|Wound II by Anna Wojtczak|
So my son was on a trip, a semester-long program in Israel, and then they traveled to Poland. And they traveled to Poland for, I think, about ten days. And on this program, he made a good friend, a new friend, named Mason. And when they got to Poland, they were touring some of the centers of Jewish life before the war, and they were also going to the camps. And on the third or fourth day of the time in Poland, Mason disappeared for the day with one of the counselors on the program.

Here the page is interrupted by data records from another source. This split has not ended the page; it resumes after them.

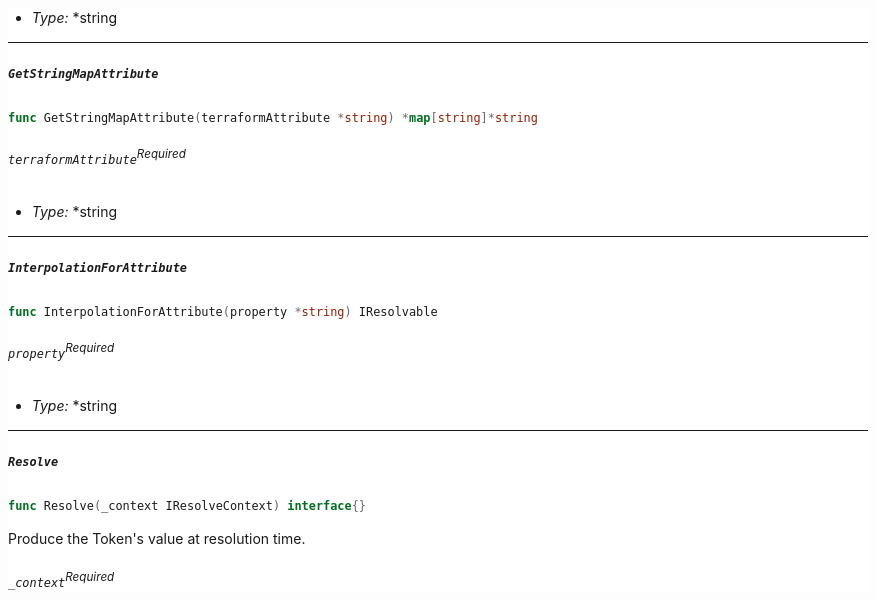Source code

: - *Type:* *string

---

##### `GetStringMapAttribute` <a name="GetStringMapAttribute" id="rhizo-co-terraform-provider-oci.dataOciComputeinstanceagentInstanceAvailablePlugins.DataOciComputeinstanceagentInstanceAvailablePluginsAvailablePluginsOutputReference.getStringMapAttribute"></a>

```go
func GetStringMapAttribute(terraformAttribute *string) *map[string]*string
```

###### `terraformAttribute`<sup>Required</sup> <a name="terraformAttribute" id="rhizo-co-terraform-provider-oci.dataOciComputeinstanceagentInstanceAvailablePlugins.DataOciComputeinstanceagentInstanceAvailablePluginsAvailablePluginsOutputReference.getStringMapAttribute.parameter.terraformAttribute"></a>

- *Type:* *string

---

##### `InterpolationForAttribute` <a name="InterpolationForAttribute" id="rhizo-co-terraform-provider-oci.dataOciComputeinstanceagentInstanceAvailablePlugins.DataOciComputeinstanceagentInstanceAvailablePluginsAvailablePluginsOutputReference.interpolationForAttribute"></a>

```go
func InterpolationForAttribute(property *string) IResolvable
```

###### `property`<sup>Required</sup> <a name="property" id="rhizo-co-terraform-provider-oci.dataOciComputeinstanceagentInstanceAvailablePlugins.DataOciComputeinstanceagentInstanceAvailablePluginsAvailablePluginsOutputReference.interpolationForAttribute.parameter.property"></a>

- *Type:* *string

---

##### `Resolve` <a name="Resolve" id="rhizo-co-terraform-provider-oci.dataOciComputeinstanceagentInstanceAvailablePlugins.DataOciComputeinstanceagentInstanceAvailablePluginsAvailablePluginsOutputReference.resolve"></a>

```go
func Resolve(_context IResolveContext) interface{}
```

Produce the Token's value at resolution time.

###### `_context`<sup>Required</sup> <a name="_context" id="rhizo-co-terraform-provider-oci.dataOciComputeinstanceagentInstanceAvailablePlugins.DataOciComputeinstanceagentInstanceAvailablePluginsAvailablePluginsOutputReference.resolve.parameter._context"></a>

And he wouldn't tell anyone where he was going, and he came back and he wouldn't tell anyone where he had been. And then he told my son, because they were friends or because my son noodged him a lot to tell him. And this is what he told my son. He said, "My grandparents were survivors. They were married three weeks before the deportation to Auschwitz. And in Auschwitz they were separated, obviously, and he would go every evening to the fence separating the men's and the women's sides of the camps, to bring her a crust of bread or an extra potato if he could, or even just to see her.
"Until my grandmother," he said, "was transferred to a rabbit farm on the outskirts of Auschwitz." The Nazis were doing experiments on rabbits that had to do with finding a cure for typhus. "And the rabbit farm was run by a Polish man who noticed, pretty early on, that the rabbits were getting better quality food and attention and care than the Jewish slave laborers. So he started to sneak in food for the Jewish slave laborers and the inmates.
"And then," Mason told my son, "my grandmother cut her arm on a piece of barbed wire, and the cut became infected. And it wasn't a serious infection, if you had antibiotics. But of course, if you were a Jew in that place, in that time, there was no way you were going to get antibiotics. So what did this Polish man who was running the rabbit farm do? He cut his own arm open, and he placed his wound on her wound so that he would get the infection that she had, and he became infected. And he went to the Nazis, and he said, 'I'm one of your best managers. This rabbit farm is very productive. If I die, you're gonna lose a lot of productivity. I need medicine.' They gave him medicine, and he shared it with her. And he saved her life."
So Mason said to my son, he said, "Where was I, when I left the other day and I disappeared? I went to see that Polish man. He's still alive and living on the outskirts of Warsaw, and I went to say, thank you for my life. Thank you for my life."